Using the derivative of $f(x)$, I try to evaluate $f'(\frac{-3\pi}{2})$.
$-12(\frac{-3\pi}{2})-12sin^2(\frac{-3\pi}{2})+12cos^2(\frac{-3\pi}{2})$

I end up getting $18\pi-12$

However, the book answer is just $18\pi$.
Can someone tell me where I went wrong? Thanks in advance.

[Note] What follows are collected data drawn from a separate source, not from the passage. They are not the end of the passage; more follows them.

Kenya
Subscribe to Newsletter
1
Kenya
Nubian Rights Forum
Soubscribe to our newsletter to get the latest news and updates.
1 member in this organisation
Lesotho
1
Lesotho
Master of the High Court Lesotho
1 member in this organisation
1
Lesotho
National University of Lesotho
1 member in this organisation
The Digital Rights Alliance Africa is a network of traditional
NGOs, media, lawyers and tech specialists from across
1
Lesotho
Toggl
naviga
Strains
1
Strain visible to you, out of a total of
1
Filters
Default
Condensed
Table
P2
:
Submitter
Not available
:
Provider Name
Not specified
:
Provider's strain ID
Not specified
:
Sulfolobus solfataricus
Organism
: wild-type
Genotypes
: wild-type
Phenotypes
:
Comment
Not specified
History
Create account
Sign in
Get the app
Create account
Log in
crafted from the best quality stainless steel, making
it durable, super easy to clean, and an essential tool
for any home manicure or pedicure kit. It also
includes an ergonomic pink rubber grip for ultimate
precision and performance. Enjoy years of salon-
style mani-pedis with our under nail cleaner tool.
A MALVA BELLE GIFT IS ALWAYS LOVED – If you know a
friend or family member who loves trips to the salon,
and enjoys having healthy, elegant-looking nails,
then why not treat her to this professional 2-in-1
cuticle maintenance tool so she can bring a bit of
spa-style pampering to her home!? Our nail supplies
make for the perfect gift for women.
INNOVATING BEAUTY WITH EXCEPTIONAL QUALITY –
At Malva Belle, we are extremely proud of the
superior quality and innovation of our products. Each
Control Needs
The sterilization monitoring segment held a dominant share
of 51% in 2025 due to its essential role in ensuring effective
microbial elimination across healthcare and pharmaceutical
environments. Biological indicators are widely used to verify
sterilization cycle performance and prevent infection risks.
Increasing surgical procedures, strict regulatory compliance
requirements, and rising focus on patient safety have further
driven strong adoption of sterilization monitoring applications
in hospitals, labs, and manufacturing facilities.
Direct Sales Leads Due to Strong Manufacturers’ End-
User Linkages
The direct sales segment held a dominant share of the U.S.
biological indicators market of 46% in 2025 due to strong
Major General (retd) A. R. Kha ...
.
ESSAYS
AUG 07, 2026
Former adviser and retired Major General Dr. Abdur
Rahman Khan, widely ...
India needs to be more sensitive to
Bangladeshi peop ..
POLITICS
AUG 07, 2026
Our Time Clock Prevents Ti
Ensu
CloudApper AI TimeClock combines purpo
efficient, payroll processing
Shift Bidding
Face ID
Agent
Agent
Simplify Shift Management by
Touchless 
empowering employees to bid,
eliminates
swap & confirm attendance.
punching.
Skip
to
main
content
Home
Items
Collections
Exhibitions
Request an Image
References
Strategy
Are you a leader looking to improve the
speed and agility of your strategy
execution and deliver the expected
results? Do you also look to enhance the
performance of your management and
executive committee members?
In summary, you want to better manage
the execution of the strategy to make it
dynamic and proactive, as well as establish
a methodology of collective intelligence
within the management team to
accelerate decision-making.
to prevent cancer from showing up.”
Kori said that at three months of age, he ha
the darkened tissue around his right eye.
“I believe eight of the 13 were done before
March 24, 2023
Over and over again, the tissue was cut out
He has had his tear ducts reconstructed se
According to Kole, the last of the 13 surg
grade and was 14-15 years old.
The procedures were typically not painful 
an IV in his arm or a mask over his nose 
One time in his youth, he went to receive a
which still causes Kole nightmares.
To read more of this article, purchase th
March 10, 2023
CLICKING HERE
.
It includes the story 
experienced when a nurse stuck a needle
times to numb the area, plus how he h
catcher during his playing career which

2. ## Re: Trig Derivative Problem.

You're best off if you use the identity \displaystyle \begin{align*} \sin{(2x)} \equiv 2\sin{(x)}\cos{(x)} \end{align*}. Then \displaystyle \begin{align*} f(x) = 12x\sin{(x)}\cos{(x)} = 6x\sin{(2x)} \end{align*}. Then by the product rule we have

\displaystyle \begin{align*} f(x) &= 6x\sin{(2x)} \\ f'(x) &= 6\left[ 2x\cos{(2x)} + \sin{(2x)} \right] \\ f'\left( -\frac{3\pi}{2} \right) &= 6\left[ 2\left( -\frac{3\pi}{2} \right) \cos{( -3\pi )} + \sin{(-3\pi)} \right] \\ &= 6\left[ -3\pi \left( -1 \right) + 0 \right] \\ &= 18\pi \end{align*}

3. ## Re: Trig Derivative Problem.

Thank you very much for the quick response Prove It.